2. Multi-stream Inference
Overlap data transfer and computation using CUDA streams:
class PipelinedInference:
def __init__(self, engine, num_streams=2):
self.streams = [cuda.Stream() for _ in range(num_streams)]
self.contexts = [engine.create_execution_context()
for _ in range(num_streams)]
self.buffers = [self._allocate_buffers()
for _ in range(num_streams)]
def infer_async(self, inputs):
results = []
for i, inp in enumerate(inputs):
stream_idx = i % len(self.streams)
stream = self.streams[stream_idx]
ctx = self.contexts[stream_idx]
bufs = self.buffers[stream_idx]
# Async copy input
cuda.memcpy_htod_async(bufs['input'], inp, stream)
# Execute
ctx.execute_async_v2(
bindings=bufs['bindings'],
stream_handle=stream.handle
)
# Async copy output
cuda.memcpy_dtoh_async(bufs['output'], bufs['output_d'], stream)

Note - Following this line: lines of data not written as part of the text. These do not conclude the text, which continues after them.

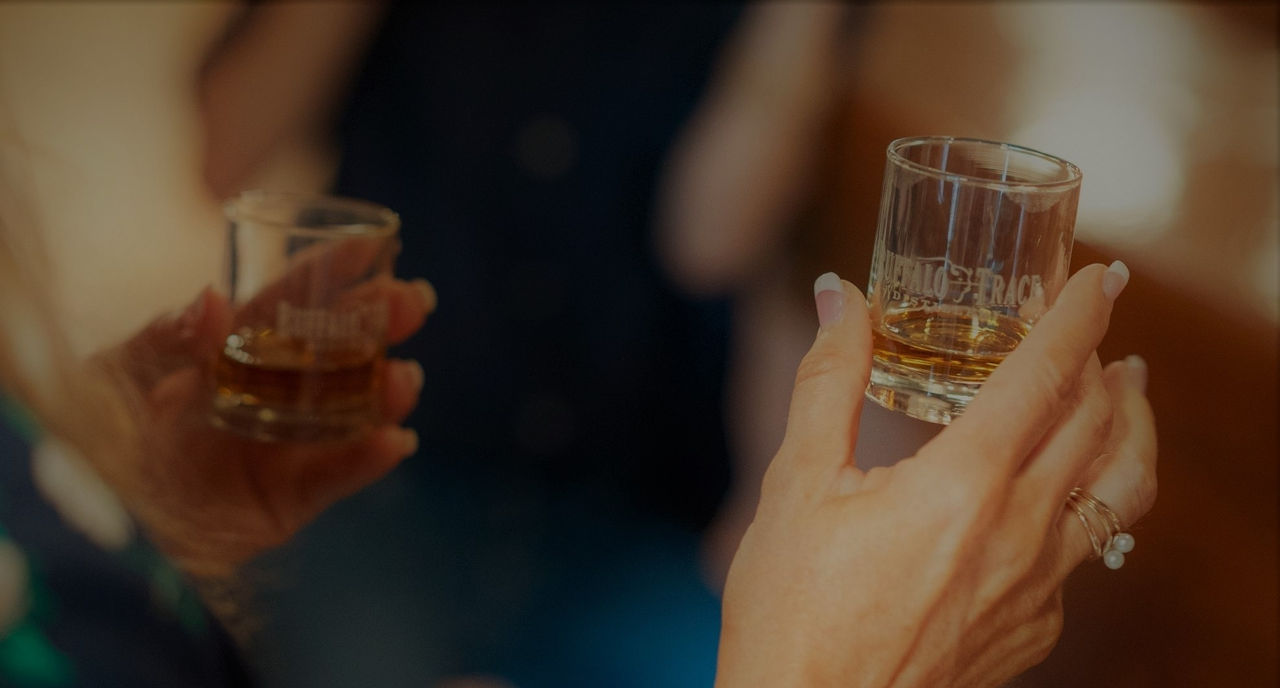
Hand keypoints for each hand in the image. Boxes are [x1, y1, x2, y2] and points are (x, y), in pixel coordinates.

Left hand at [96, 278, 435, 578]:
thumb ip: (163, 341)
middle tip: (415, 302)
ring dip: (384, 393)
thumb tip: (212, 301)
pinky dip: (366, 462)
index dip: (330, 273)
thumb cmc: (97, 440)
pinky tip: (396, 441)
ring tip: (405, 379)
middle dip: (379, 325)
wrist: (92, 523)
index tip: (373, 245)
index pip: (287, 304)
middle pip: (334, 353)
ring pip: (349, 415)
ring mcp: (283, 448)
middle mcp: (268, 396)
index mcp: (230, 355)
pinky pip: (335, 480)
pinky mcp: (288, 503)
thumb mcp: (116, 379)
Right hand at [715, 264, 1156, 687]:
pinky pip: (1082, 552)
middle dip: (1106, 361)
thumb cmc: (792, 608)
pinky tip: (1055, 497)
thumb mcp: (797, 483)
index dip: (1079, 315)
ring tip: (1128, 395)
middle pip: (1098, 425)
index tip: (1099, 277)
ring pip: (1119, 491)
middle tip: (1099, 326)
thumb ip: (828, 380)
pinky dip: (1085, 501)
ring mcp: (1036, 588)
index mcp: (963, 484)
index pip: (1047, 374)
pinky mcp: (1033, 629)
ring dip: (1129, 430)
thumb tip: (838, 298)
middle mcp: (1019, 532)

results.append((stream, bufs['output']))
return results
3. Unified Memory for Large Batches
For batch sizes exceeding GPU memory:
# Enable unified memory
cuda.mem_alloc_managed(size, cuda.mem_attach_flags.GLOBAL)
Allows automatic page migration between CPU and GPU, enabling larger batch processing at the cost of some latency.
Benchmark Results
Jetson Orin Nano (40 TOPS)
| Model | FP32 | FP16 | INT8 | INT8 + Optimizations |
|---|---|---|---|---|
| YOLOv8s (640x640) | 8.2 FPS | 22.1 FPS | 35.4 FPS | 41.2 FPS |
| HRNet-W32 (384x288) | 4.1 FPS | 11.3 FPS | 24.7 FPS | 28.9 FPS |
| ByteTrack | 89.2 FPS | 91.1 FPS | 92.3 FPS | 94.1 FPS |
| Full Pipeline | 2.9 FPS | 7.8 FPS | 18.2 FPS | 25.7 FPS |
Accuracy Comparison (COCO val2017)
| Model | FP32 AP | INT8 AP | Degradation |
|---|---|---|---|
| YOLOv8s Detection | 44.9 | 44.2 | -0.7 |
| HRNet-W32 Pose | 74.4 | 73.8 | -0.6 |
| Combined mAP | 67.2 | 66.4 | -0.8 |
Hailo-8 Deployment Notes
The Hailo-8 accelerator (26 TOPS) uses a different compilation flow:
# Compile ONNX to Hailo Executable Format (HEF)
hailo compiler pose_model.onnx \
--hw-arch hailo8 \
--calib-set calibration_data.npy \
--output pose_model.hef
Key differences from TensorRT:
- Uses proprietary quantization, less control over per-layer precision
- Requires Hailo Dataflow Compiler for optimization
- Better power efficiency (2.5W vs Jetson's 7-15W)
Benchmark: 31 FPS for the full pipeline at 2.5W power consumption.
Production Deployment Checklist
- Calibration Data Quality: Use 500-1000 representative images, covering edge cases
- Thermal Management: INT8 runs hotter; ensure adequate cooling
- Precision Fallback: Keep a FP16 engine for debugging discrepancies
- Version Pinning: Lock TensorRT, CUDA, and cuDNN versions
- Monitoring: Log inference times and detect thermal throttling
Conclusion
Edge deployment of complex vision models is achievable with systematic optimization. The key insights:
- Percentile calibration outperforms entropy for long-tailed distributions
- Selective FP16 layers (< 5%) preserve accuracy with minimal speed impact
- Multi-stream inference provides 15-20% throughput improvement
- Combined optimizations achieved 8.8x speedup over FP32 baseline
Our production systems now run reliably at 25+ FPS on Jetson Orin Nano, enabling real-time spatial intelligence in resource-constrained environments.